Ultrafast Analysis of Barbiturates in Urine by the Agilent RapidFire High-Throughput Triple Quadrupole Mass Spectrometry System

Importance of the Topic

Barbiturates remain important targets in forensic toxicology due to their therapeutic use, abuse potential, and risk of addiction. Rapid and reliable screening methods are essential in clinical and forensic laboratories to handle growing sample volumes and provide timely results.

Objectives and Study Overview

• Develop an ultrafast screening method for qualitative detection of common barbiturates in human urine.
• Compare analytical performance and throughput with conventional LC/MS/MS workflows.

Methodology and Instrumentation

• Sample Preparation: Simple dilute-and-shoot approach. Urine samples spiked with analytes and butalbital-d5 internal standard, then diluted 50-fold in ultrapure water.
• Analysis: Agilent RapidFire high-throughput SPE coupled to a 6460 triple quadrupole mass spectrometer. Cycle time of 16 seconds per sample for >225 samples per hour.
• Chromatography: Phenyl reversed-phase SPE cartridge (G9208A) and aqueous/organic buffers for sample loading and elution.
• Detection: Negative electrospray MRM transitions for phenobarbital, secobarbital, butalbital, amobarbital/pentobarbital (isobars), and internal standard.
• Calibration: Linear range 50–10 000 ng/mL with 1/X² weighted regression.

Instrumentation Used

• Agilent RapidFire 360 system
• Agilent 6460 Triple Quadrupole Mass Spectrometer
• Agilent MassHunter software for acquisition, qualitative, and quantitative analysis
• RapidFire phenyl SPE cartridge (G9208A)

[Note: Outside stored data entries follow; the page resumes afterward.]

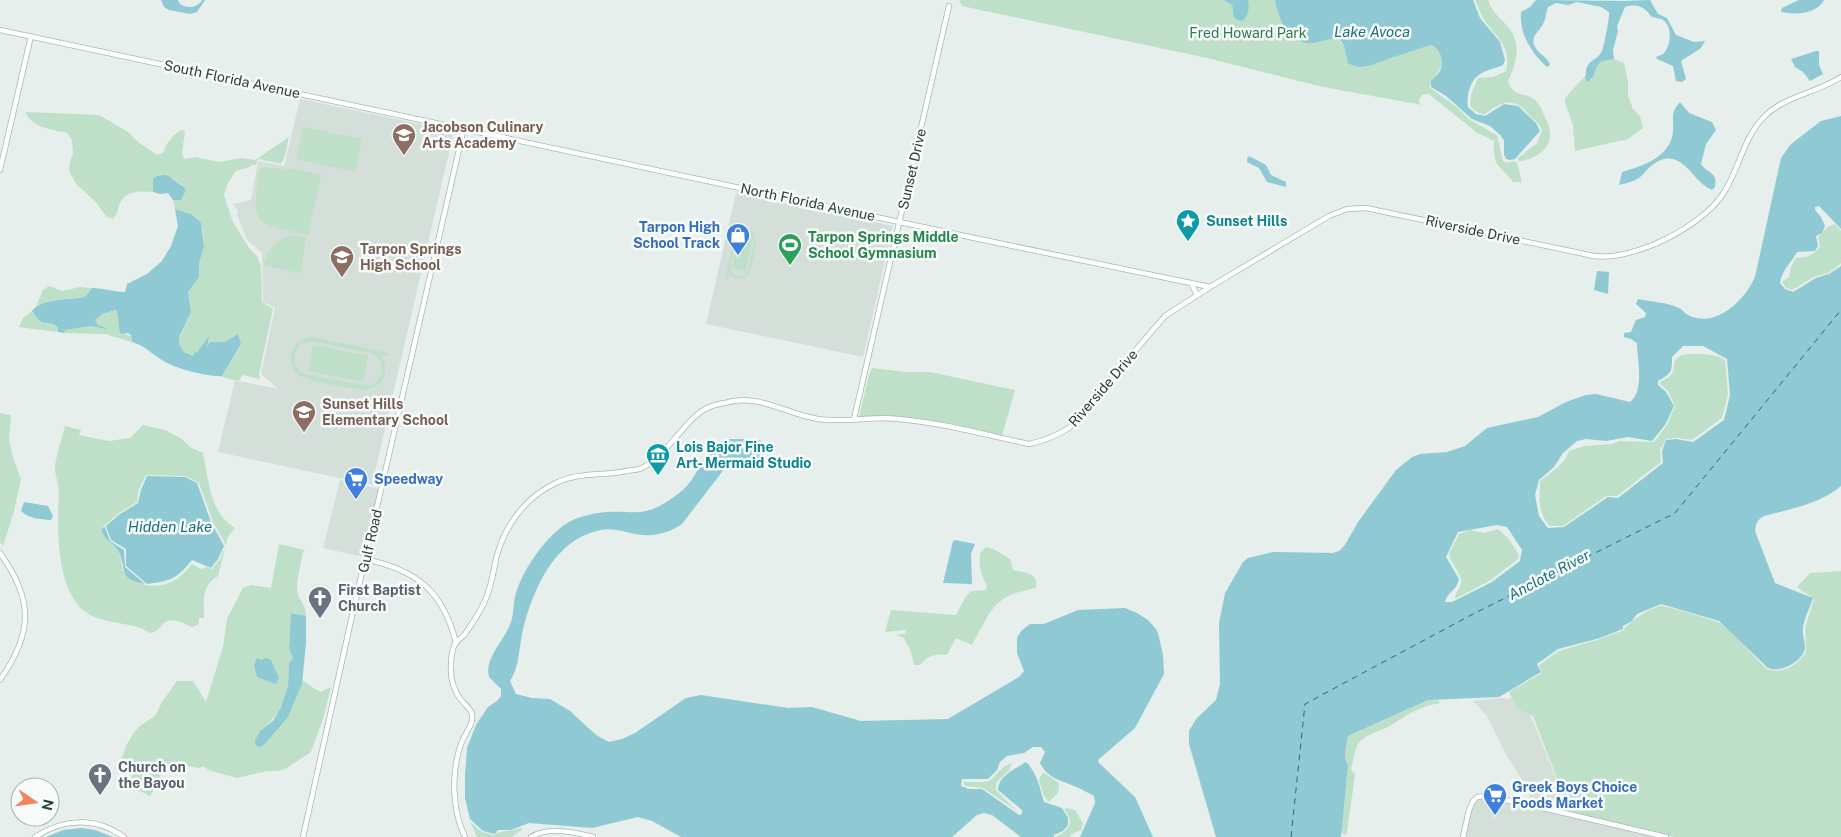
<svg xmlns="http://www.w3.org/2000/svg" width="1841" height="837" viewBox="0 0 1841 837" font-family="'Public Sans',sans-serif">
	<rect width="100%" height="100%" fill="#e6efeb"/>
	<!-- built -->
	<path fill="#d4dfda" d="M300,99l154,32 -82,354 -154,-33 17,-72 43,9 -17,-15 14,-66 -12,-6 -1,-49 -15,-13 -10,-25 1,-4 -5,-7 18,-4 7,-39 26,5z
		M736,193l157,33 -30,131 -157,-33z
		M340,480l39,9 -16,68 -40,-9z
		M1511,697l6,12 13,5 40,98 -41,-10 1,-9 -3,-9 -3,-1 -20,-32 -17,-35 -14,-15 27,-3 8,1z
		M1485,798h7l165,39h-192l6,-26 4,-8 4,-4z"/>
	<!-- green -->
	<path fill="#bfe0c8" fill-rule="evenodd" d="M959,0h316c3,21 9,27 24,41l37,-2 39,25 20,-8 36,-11c5,1 7,3 9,8 6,17 -7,21 -11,34l29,21 12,12 27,15 6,26 3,2 9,-2 2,2 5,19h-9c-14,-20 -20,-12 -19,-41l-18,-9 -47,-38h-6l-4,5 1,5 2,1 -99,-18 -116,-29 -245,-52z
		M1475,0h13c6,15 12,17 21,28 13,16 7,37 -1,53 6,17 15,10 27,19 5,4 7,11 10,17 13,25 -1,39 -26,45l-1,-4 19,-15 5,-13c-3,-8 -8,-9 -13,-15 -15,-19 -27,-14 -45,0l-7,-3 -7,-6 1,-12 7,-16 15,-1 13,-6c6,-26 -11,-34 -23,-53 -3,-5 -5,-12 -8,-18z
		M1608,59h6l10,4 4,19v14l5,13 7,7 3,12 -15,11 -53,12 -2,-26 -8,-22v-5l21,-23v5h6c1,-11 6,-18 16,-21z
		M25,112l74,3 29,17 10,10 19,13 6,-2c4,-11 9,-17 18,-23l4,1 -3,23 3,5 10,-2 24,5 23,-4 13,2 34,-23 -4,19 -4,8 -22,-5 -2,2 -1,4h-4l-2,2 -14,4 -8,12 -4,12 9,27 16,26 8,8 4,10 1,36 11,7 -14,65 1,5 -18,-4 -2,5h-7l-14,-4h3l19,-31 -3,-11 -13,8h-15l-4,6 1,-7 -7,6 -3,6h-2l-2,3 -9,-4 -5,-8v-6l12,-26 -3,-20 4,-7 12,-38 -1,-16 -17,-19 -11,-3 -2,-9 4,-1 5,-15 -9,-2 -20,7v3c-11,-1 -25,-2 -32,9 -4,7 -2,11 -8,18l-7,-3 -10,-14 -20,-18 -7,-14 1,-9 3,-7 -1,-14 -5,-7c-17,-4 -34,-5 -42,-21z
		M303,127l59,12 -7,33 -59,-13z
		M264,167l37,3 19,4 1,3 -13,58c-55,-13 -58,-8 -48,-67z
		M1835,224l6,7v32l-4,4 -9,6 -14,4 -22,13 -6,-2 -4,-6 7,-5 2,-10 5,-9c10,0 18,-3 24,-11l-2,-10 10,-10z
		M736,229h3v3c27,-12 15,32 9,43l-9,4 -5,-1 -5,-5 -1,6h-3zM744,233l7,2 3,7 -6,29 -4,4 -5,2 -6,-3 -3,-7 7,-29z
		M292,235l14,2 -5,34 -3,2 -34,-8c3,-16 13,-26 28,-30z
		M739,237l13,3 -6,31 -14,-3z
		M49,286l13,5 18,-4 12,1 -7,9 -29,3 -20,6 7,-16z
		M116,310l4,11v11l11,4 1,6 -27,-8 -41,-1 1,-3 26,-4 14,3 -7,-4 -3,-5 7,-6z
		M32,311c12,19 12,8 26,16v5l-39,-5 4,-9z
		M312,337l77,16 -1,3 -7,-1c10,15 2,34 -17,35 -14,-2 -54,-8 -64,-14 -9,-6 -12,-18 -7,-28 4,-7 11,-10 19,-11zM312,341l62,13 7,8 1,10 -5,10 -10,4 -62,-12 -5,-2 -5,-7v-13l6,-8z
		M313,345l55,11 -5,26 -55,-11z
		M1690,354c12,0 25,0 35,6l3,35 -6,23 -30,22 -16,-2 -10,1 -6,11 1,12 -44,34h-11l-43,30h-14c-12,-17 -9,-25 -9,-45 10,-8 26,-18 29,-30l15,-5 28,-2 7,-3 35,1 13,-17 8,-19 -7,-15 -8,-7v-2l9,-5 4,-5 2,-12 7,-5z
		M872,368l34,4h24l85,18 -13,46 -98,-19h-45l10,-42z
		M0,413l11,2 -2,24 4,19 8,21 -7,32 -11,35 -3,-4z
		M143,425l22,5 17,9 8,8 13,6c6,27 6,59 32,75l-7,9 -10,39c-17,10 -14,24 -14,42h-5v6l-7,3c-8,-3 -19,-11 -28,-4 -5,5 -5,8 -13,10 -4,-2 -9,-4 -14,-6 -17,-5 -40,-5 -54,-17 -27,-23 -26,-84 -24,-116 0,-9 -4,-18 -4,-27 1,-13 7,-28 10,-41l16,4 -2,5 30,6 21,-3zM146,475l39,1 14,7 14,39 13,23 -6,14 -8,10 -6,-2 -5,2 -9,-5c-5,6 -13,15 -21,18 -14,7 -36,4 -46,-9 -4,-5 -3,-8 -4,-14 -2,-10 -12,-18 -19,-25v-6l17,-15 18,-11 2,-13z
		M1498,529l11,10 10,16 -1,4 -27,21 -36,19c0,-7 7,-12 6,-19 -1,-8 -10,-16 -12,-26l10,-20 11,-4 15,3z
		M279,544l26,6 -2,2c-2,12 -6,26 -6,37 0,10 10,16 9,27l-15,-3 -2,36 4,9c-6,7 -4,17 -5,26 -4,20 -11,34 -27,46l5,13 22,-26 15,-36c7,3 10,8 18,11l10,-5 -8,32 -12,33 -26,17 -6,2h-13l-29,7 -26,-7 -9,-5 -2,2 -27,-4 -9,2 -7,19 -7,11 -16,-8 -2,-7v-14l-10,-1 -2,-3 6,-17 8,-14 7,-7 14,-9 7,-14 15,-21h16l13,21 17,-55 4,-28 16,-31 8,-3 20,3z
		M986,547l9,3 15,9 3,11c12,3 26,2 23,18 -44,8 -44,22 -64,57l-16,-7 -9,17c-12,-2 -20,1 -27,10h-6l-3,-13 -7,-14 -8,-3 10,-2v-3l-21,2 6,-22 65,5 10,-19 5,-5 15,-1 1,-5c-7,-12 -8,-17 -7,-32z
		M1841,571v266h-167l-104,-25 -37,-96 -16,-7 -8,-17 33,-19 -3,-8 20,-14 41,-12 24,-9c3,-7 27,-23 37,-24 4,-1 55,15 59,17 16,12 32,32 47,46 14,6 31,-4 39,-17l-1,-24 9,-29 -17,-12 13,-14z
		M1428,700h10l2,3c-20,3 -33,12 -50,23 -11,6 -27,8 -33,20 -3,6 -4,16 -6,23l4,6 -8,57 -1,3 -5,-2 7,-68c-6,-8 -1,-20 0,-29z
		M1012,763l-3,7 -13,13v7l21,21 -34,-23 -18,-2 -2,-4c8,-1 18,2 27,-2 8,-5 9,-13 22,-17z
		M1043,772l16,11 -1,10 -9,9 -5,-6 -5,-16z
		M1066,808l9,2 8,13 -2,7 -11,5 2,2h-16c12,-8 19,-12 9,-27z
		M470,822l12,10 12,3c7,-5 18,-4 26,-7l3,1 -11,8h-35z"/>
	<!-- water -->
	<path fill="#8ec9d4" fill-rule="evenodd" d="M161,0h17l2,4c7,5 18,4 22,-4h3l-8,12 -7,2 -21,-4 -5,-3z
		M1224,0h24c2,7 0,17 -6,21 -12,-1 -7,-8 -10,-16z
		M1275,0h198l7,18 20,24 5,18 -2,5c-6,3 -13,4 -19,7 -13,5 -18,22 -16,35l8,7 9,2 19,-12 14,2 18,17 4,8 -25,28 -5,1 -4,-1 -2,-5v-14l-4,-5 -10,-9 -18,-7 -26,-23 -15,-9v-6c3,-3 7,-7 9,-10 4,-9 1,-23 -9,-26 -12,4 -23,7 -34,11 -16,4 -33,17 -49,7l-4,-18 -3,-4c-12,-5 -20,2 -31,2 -21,1 -33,-26 -35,-43z
		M1536,0l90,1 24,-1 8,14 9,4 9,17 18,7 11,-1 -4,7 -20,13 5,18 -4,3 -6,-1 -3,-15 -16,-7 -1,-2c2,-1 5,-2 7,-3 8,-7 10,-28 0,-34 -3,-2 -8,-2 -11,-3 -8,-10 -14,-14 -27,-10l-8,19 1,5 -5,19 1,9c-23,2 -14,11 -25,23l-3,-2c-2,-22 10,-17 16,-29 2,-4 8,-36 7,-39l-8,-5 -24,-5 -9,3 -12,-2 -8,4c-2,5 -2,10 -4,15 -4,11 -17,14 -7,28 5,6 11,8 13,15l-3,2c-16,-14 -28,-34 -26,-55l9,-5z
		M1799,0h25c-8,14 -27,15 -43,12l1,-4z
		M1816,51h3v14l4,9 -13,7 -7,-9 -8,-5 -4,-8z
		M1680,102l9,11 23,9 4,8 -10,14 -5,20c6,10 17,7 14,23l-3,3c-14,-6 -19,-19 -32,-28 -13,-8 -25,-1 -34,9 -3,3 -5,6 -9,8 -4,3 -14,5 -18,6l3,-13c21,-6 49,-15 51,-41 1,-13 -3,-18 7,-29z
		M1841,116v113l-22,-23 -4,1v3l6,7 4,9 -3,7 -6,3 2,10 -3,5 -18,1c-6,11 -15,18 -17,31l5,6 8,3 23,-14 13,-4 12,-8v220c-21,18 -51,23 -77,30 -7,4 -8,7 -9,15l20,52 38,15c-3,10 -9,20 -10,30 -1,6 2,13 2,20 -2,14 -25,25 -37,20l-49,-47 -58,-17 -24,10 -5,7 -9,5v3l-23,9 -42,11 -21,15 4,8 -42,25 -71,3 -80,36c-1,9 -6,21 0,29l-7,72h-125l-27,-93v-13l7,-12 20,-19 4,-16 -1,-61 6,-30 18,-31 5,-4 25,-6 60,1 6,-2 6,-6 13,-23 38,-52 16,-13 8,-3 27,-2 18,-6 22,-18 51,-11 28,-15 20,-7 10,-1 34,8c15,-12 7,-42 7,-59l-6,-4 -7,-2v-4l7,-1 5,-12 9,-3 1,-4 -10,-9 2,-5c13,3 29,3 41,9 4,2 6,6 9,7 28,14 57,-15 67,-38l26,-119 10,-14 30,-23zM1683,346h20l24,13 3,36 -6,25 -31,22 -17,-3 -10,1 -4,11 1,12 -45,35 -10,-1 -44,30 -16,1 -9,-12 -4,-21 4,-15 15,-13 9,-14 14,-12 9,-2 20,2 22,-4 24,4 13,-16 9,-19 -8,-14 -8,-7v-4c14,-8 14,-9 14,-24zM1497,525l10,2 15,23 -2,11 -28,21 -40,20h-7c3,-11 11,-10 14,-23l-13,-22 12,-25z
		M1249,156l17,9 5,10 15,7v5l-19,-5 -8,-14 -12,-6v-3z
		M165,175l4,1c7,8 11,6 17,14l-5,10h-8l-5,-7 -8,1 -7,-2v-13l4,-3z
		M175,209l16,5 10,9 3,24 -5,16v14l-11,15 3,20 -12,25v7l5,8 9,4 2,-4 2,1c3,-7 9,-10 12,-18l-2,12 3,-5h15l13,-8 3,10 -19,32c-14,1 -44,-7 -57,-14 -12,-7 -19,-16 -33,-20l-1,-7 -3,-2 -7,1c-4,-8 -1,-16 -5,-24l-14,4 -7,6 3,5 8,3 -1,1 -14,-3 -26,4 -1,3 -6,-1v-5c-14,-9 -14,3 -26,-16 10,-13 37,-11 53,-14l7,-9c12,0 22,4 33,4l2,-8 20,-10 15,-13 9,-15 7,-20z
		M1597,271l12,1 -1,22 -14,-4z
		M727,439h30l8,4c1,9 -3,18 -10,24h-23l-7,1 -43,56c-11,8 -26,12 -40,11 -13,-1 -27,-8 -41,-5 -48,9 -69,62 -79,104 -3,15 -3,34 -12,47l6,13 16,4 18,1 20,12 26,24 13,7 13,-3 13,-6 51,-35 15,-3 87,13 24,-1 49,14 87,-2 71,-42 5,-6 -7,-18v-15l4,-7 9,-7h14l34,-14 47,-2 12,5 11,7 8,9 2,4 5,22 1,19 -29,54 -37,32 1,3 36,34 18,40h-73l15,-34 -1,-7c-6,-3 -12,-7 -18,-9 -15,-7 -28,-8 -36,-24l5,-11 -4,-5h-8l-9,6 -17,3 -7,6 -3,8 -9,9h-26l-1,7 8,3h13l37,26 3,-1v-4l-24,-20c0,-14 17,-21 28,-28 11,10 14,27 18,40l18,6 6,10v7l-5,6 -9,4v2h-33l-29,-22 -8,-2 -7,2 -25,22h-271l-29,-16 -14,-4 -46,11 -63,-5 -18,7h-13l-3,4 -12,-3 -13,-12 -5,-21v-23l2,-27 9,-23 12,-18 9,-6 4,-5v-7l-12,-12c-5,-19 16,-37 22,-55 3,-9 2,-20 5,-29 8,-25 27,-52 48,-68 11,-8 29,-12 43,-13 27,-2 35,6 61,-11 6,-4 13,-9 18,-14 14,-15 20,-41 41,-48z
		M147,476l38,1 12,6 14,39 13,24 -6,13 -7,9 -19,-8c-15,19 -22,21 -45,24l-21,-18v-17l-15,-9 -5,-14 14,-12 18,-11 3,-13z
		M24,502l24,4 5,10 -2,4c-11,-1 -21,-1 -30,-9z
		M105,527l5,14 14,9 1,17 20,17c-29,-5 -17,-16 -27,-33 -5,-9 -15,-11 -17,-22z
		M955,540l20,4 -4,10 1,30 -29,-1 10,-42z
		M291,613l15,3v27l-4,41 -14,33 -22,26 -6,4 -4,-1 -1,-6 6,-10 12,-9 8,-14 7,-21 1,-23 4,-5 -4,-9z
		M257,658l4,2 5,-2 5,2 8,18 -3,6 -19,-7 -3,-12z
		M81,828l14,2 18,7h-67l17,-7z"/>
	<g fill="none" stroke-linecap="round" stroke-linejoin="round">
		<!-- ferry -->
		<path stroke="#1c6f80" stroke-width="1" stroke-dasharray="6 5" stroke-linecap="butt" d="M1291,837l14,-133 168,-90 202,-101 166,-203"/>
		<!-- tertiary casing -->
		<g stroke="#a8b8b2" stroke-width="6">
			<path id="tertiary" d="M0,30l979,209 231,48
				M0,170l31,-134
				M1191,283l6,12
				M854,419l95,-413
				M0,553c34,47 33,80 0,127
				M365,559c51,11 78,31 91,84
				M35,837c29,-19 61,-20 89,0
				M303,837l51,-230 110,-479
				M465,837c-13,-27 -14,-65 -4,-93 3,-10 13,-19 11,-30 -1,-5 -7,-10 -11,-14 -8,-11 -11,-21 -10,-34 0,-7 1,-16 4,-22 3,-4 7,-7 10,-10 7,-10 14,-20 19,-31 7,-14 9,-29 12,-44 8,-32 29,-62 60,-76 22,-11 47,-7 71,-12 5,-1 13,-1 17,-4 26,-15 40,-47 63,-59 8,-4 18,-5 27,-7 28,-5 56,14 84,18 27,4 54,-3 81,0 44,4 87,16 130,25 15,-3 27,-8 40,-16l96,-112 45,-29 119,-71 18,-7 19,-1 228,48c40,5 107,-29 129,-62 16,-24 20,-56 41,-77 20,-21 53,-24 77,-40
				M531,837c16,-11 44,-5 62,0
				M1463,837l6,-27 4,-9 4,-4 8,-1 41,8 140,33"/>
		</g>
		<!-- tertiary -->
		<use href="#tertiary" stroke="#fff" stroke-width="4.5"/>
	</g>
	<!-- icons -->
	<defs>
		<g id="school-pin" transform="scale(1.25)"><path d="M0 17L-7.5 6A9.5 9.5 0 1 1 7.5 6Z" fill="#8d6e63" stroke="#f7fbf9"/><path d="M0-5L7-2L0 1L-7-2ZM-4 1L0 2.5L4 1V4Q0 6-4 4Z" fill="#fff"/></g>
		<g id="sight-pin" transform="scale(1.25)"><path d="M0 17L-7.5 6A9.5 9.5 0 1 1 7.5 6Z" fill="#0f9aa8" stroke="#f7fbf9"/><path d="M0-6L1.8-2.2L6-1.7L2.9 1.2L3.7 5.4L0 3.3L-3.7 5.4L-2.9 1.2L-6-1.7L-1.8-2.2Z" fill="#fff"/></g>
		<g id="shop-pin" transform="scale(1.25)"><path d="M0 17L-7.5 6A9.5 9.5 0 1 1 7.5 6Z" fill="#3f7fe0" stroke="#f7fbf9"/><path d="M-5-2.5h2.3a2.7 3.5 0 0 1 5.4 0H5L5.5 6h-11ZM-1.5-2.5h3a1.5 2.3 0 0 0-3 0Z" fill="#fff"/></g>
		<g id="stadium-pin" transform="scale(1.25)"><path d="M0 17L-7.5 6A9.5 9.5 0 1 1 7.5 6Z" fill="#2e9e5b" stroke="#f7fbf9"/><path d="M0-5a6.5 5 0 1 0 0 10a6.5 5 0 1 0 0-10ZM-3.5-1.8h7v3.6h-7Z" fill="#fff"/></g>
		<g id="museum-pin" transform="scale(1.25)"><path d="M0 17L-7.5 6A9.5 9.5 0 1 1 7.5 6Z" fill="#0f9aa8" stroke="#f7fbf9"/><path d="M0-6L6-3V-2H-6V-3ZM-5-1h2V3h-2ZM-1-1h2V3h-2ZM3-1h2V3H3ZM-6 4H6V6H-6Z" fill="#fff"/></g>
		<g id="supermarket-pin" transform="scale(1.25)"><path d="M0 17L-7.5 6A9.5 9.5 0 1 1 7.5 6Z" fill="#3f7fe0" stroke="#f7fbf9"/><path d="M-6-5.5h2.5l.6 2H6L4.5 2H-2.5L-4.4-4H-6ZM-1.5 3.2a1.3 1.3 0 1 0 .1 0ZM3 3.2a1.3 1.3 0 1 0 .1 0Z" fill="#fff"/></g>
		<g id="church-pin" transform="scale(1.25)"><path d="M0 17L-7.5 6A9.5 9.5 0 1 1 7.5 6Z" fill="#6b7280" stroke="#f7fbf9"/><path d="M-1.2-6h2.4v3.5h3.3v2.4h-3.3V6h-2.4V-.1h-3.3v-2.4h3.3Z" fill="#fff"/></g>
	</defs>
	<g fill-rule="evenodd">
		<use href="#school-pin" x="404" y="135"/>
		<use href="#sight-pin" x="1188" y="221"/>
		<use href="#shop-pin" x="738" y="235"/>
		<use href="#stadium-pin" x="790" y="245"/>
		<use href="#school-pin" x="342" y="257"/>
		<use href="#school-pin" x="304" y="412"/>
		<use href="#museum-pin" x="658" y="455"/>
		<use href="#supermarket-pin" x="356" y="479"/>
		<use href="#church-pin" x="320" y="598"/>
		<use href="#church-pin" x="100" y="775"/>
		<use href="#supermarket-pin" x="1495" y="795"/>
	</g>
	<g text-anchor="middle" stroke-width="5" stroke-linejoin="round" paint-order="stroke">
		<!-- park labels -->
		<g font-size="14" fill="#2d7a4b" stroke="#f7fbf9">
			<text x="1248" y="38">Fred Howard Park</text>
		</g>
		<!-- street labels -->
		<g font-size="14" fill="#24423a" stroke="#f7fbf9">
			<text transform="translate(232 79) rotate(12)" y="5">South Florida Avenue</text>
			<text transform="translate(912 169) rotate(-77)" y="5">Sunset Drive</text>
			<text transform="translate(808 202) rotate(12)" y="5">North Florida Avenue</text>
			<text transform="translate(1473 230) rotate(12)" y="5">Riverside Drive</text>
			<text transform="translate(1103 388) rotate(-49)" y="5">Riverside Drive</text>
			<text transform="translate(370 541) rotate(-77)" y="5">Gulf Road</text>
		</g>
		<!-- education labels -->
		<g font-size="14" font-weight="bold" fill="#785e54" stroke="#f7fbf9" text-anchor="start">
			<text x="422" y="132">Jacobson Culinary<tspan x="422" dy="16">Arts Academy</tspan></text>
			<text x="360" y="254">Tarpon Springs<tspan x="360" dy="16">High School</tspan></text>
			<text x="322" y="409">Sunset Hills<tspan x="322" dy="16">Elementary School</tspan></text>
		</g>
		<!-- culture labels -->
		<g font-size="14" font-weight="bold" fill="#0d838f" stroke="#f7fbf9" text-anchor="start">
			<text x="1206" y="226">Sunset Hills</text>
			<text x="676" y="452">Lois Bajor Fine<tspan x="676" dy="16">Art- Mermaid Studio</tspan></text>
		</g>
		<!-- shop labels -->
		<g font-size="14" font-weight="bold" fill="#366cbe" stroke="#f7fbf9" text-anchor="start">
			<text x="720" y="232" text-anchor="end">Tarpon High<tspan x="720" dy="16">School Track</tspan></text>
			<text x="374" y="484">Speedway</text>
			<text x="1512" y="792">Greek Boys Choice<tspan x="1512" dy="16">Foods Market</tspan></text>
		</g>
		<!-- leisure labels -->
		<g font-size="14" font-weight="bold" fill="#27864d" stroke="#f7fbf9" text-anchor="start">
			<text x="808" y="242">Tarpon Springs Middle<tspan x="808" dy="16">School Gymnasium</tspan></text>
		</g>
		<!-- worship labels -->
		<g font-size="14" font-weight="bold" fill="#5b616d" stroke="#f7fbf9" text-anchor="start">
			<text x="338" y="595">First Baptist<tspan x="338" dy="16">Church</tspan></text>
			<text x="118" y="772">Church on<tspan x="118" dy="16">the Bayou</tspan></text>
		</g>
		<!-- water labels -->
		<g font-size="15" font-style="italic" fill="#1c6f80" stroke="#f7fbf9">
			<text x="1372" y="37">Lake Avoca</text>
			<text x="170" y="532">Hidden Lake</text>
			<text transform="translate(1549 575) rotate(-28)" y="5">Anclote River</text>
		</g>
	</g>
	<!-- north arrow -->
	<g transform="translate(35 802) rotate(103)"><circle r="24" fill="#f7fbf9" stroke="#a3b1ad"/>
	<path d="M0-4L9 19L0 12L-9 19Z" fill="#f4845f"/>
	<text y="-8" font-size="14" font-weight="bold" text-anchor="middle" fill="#24423a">N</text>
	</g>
</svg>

Main Results and Discussion

• Throughput: Achieved >225 injections per hour with 16 s cycle times.
• Linearity: All analytes showed R²>0.995 over 50–10 000 ng/mL. Amobarbital and pentobarbital coelute and cannot be distinguished qualitatively.
• Accuracy and Precision: Interday and intraday accuracy within ±10% and CVs below 10% across the calibration range.
• Matrix Effects and Carryover: Negligible matrix suppression (<10%) and no significant carryover under standard operating conditions.

Benefits and Practical Applications

• Speed: Over 15-fold faster than traditional LC/MS/MS, enabling rapid forensic screening.
• Efficiency: Minimal sample preparation reduces labor, solvent use, and overall cost.
• Flexibility: Method can be extended to additional analytes with minor adjustments.
• Robustness: Consistent qualitative performance suitable for high-throughput toxicology workflows.

Future Trends and Applications

• Expand panels to include other classes of drugs and metabolites for comprehensive screenings.
• Integrate automated data processing and reporting for real-time decision support.
• Adapt workflows for quantitative assays and alternate biological matrices (blood, oral fluid).
• Develop new SPE cartridge chemistries to resolve isobaric interferences and improve selectivity.

Conclusion

The ultrafast RapidFire/MS/MS method offers a sensitive, accurate, and high-throughput solution for qualitative screening of five key barbiturates in urine. By combining simple sample prep with 16-second cycle times, this approach meets the demands of modern forensic laboratories while maintaining analytical performance comparable to LC/MS/MS.

References

• June Feng, Lanqing Wang, Ingrid Dai, Tia Harmon, John T. Bernert. Simultaneous Determination of Multiple Drugs of Abuse and Relevant Metabolites in Urine by LC/MS/MS. Journal of Analytical Toxicology, 31(9):359–368, 2007.